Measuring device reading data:
□ □ □ □ □ □ □

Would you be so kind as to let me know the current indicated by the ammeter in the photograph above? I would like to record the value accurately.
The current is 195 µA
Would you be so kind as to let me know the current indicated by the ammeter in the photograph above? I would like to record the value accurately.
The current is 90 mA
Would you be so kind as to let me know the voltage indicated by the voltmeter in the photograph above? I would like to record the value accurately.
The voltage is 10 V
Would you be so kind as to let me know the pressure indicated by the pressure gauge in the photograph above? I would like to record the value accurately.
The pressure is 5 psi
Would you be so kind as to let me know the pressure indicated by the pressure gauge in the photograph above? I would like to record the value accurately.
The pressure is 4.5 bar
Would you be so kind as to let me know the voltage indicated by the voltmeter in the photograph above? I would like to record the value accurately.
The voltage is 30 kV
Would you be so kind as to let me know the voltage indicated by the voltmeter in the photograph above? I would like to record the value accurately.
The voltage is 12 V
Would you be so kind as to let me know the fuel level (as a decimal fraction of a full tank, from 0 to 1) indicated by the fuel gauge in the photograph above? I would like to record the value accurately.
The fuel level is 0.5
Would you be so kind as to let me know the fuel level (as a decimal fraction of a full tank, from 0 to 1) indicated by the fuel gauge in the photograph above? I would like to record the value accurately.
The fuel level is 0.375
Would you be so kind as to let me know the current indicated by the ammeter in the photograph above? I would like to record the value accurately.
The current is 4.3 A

□ □ □ □ □ □ □

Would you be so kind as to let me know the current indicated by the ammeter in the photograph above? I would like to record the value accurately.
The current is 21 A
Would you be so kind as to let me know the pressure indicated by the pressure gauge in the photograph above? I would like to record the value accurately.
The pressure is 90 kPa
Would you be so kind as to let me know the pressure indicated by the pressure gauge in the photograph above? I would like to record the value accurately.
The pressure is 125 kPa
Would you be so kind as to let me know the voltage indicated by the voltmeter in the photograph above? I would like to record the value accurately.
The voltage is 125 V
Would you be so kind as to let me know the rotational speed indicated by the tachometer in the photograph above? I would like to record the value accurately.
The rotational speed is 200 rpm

□ □ □ □ □ □ □

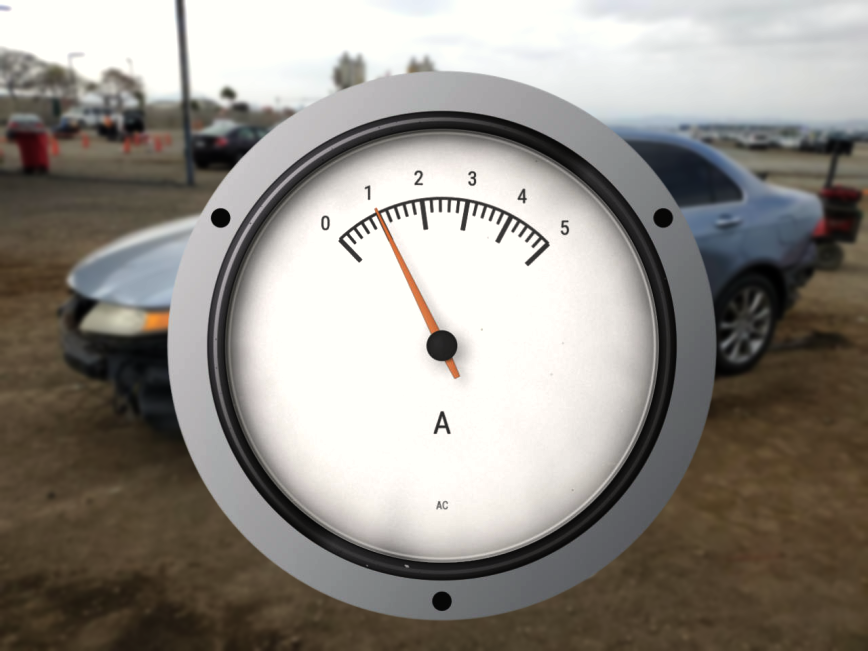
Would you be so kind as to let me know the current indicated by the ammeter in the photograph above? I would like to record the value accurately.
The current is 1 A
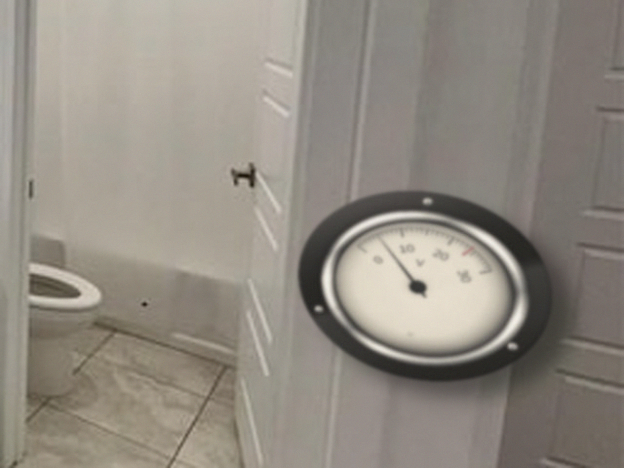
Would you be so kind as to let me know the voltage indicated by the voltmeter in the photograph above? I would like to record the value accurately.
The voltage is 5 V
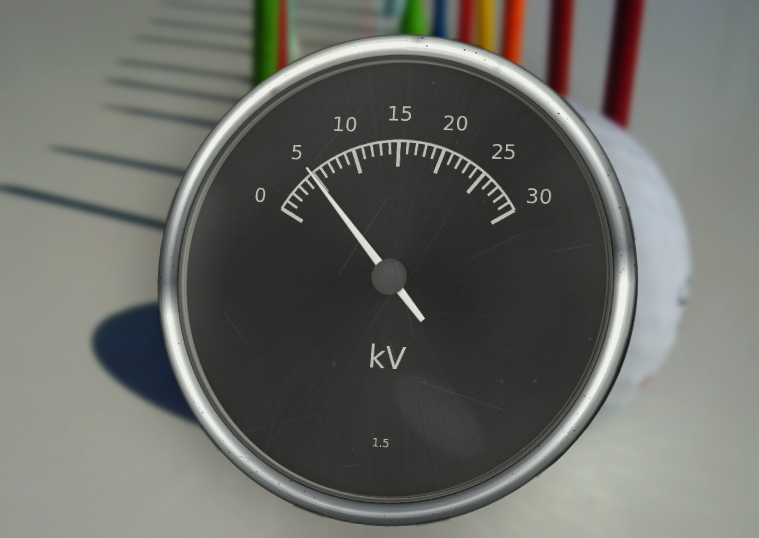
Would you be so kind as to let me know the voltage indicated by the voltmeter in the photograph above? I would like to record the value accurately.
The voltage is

□ □ □ □ □ □ □

*TASK DIRECTIONS:*
Please state how many lines of the material above contain the string "fuel", where case counts. Reply with the number alone.

*RESPONSE TO THE TASK:*
4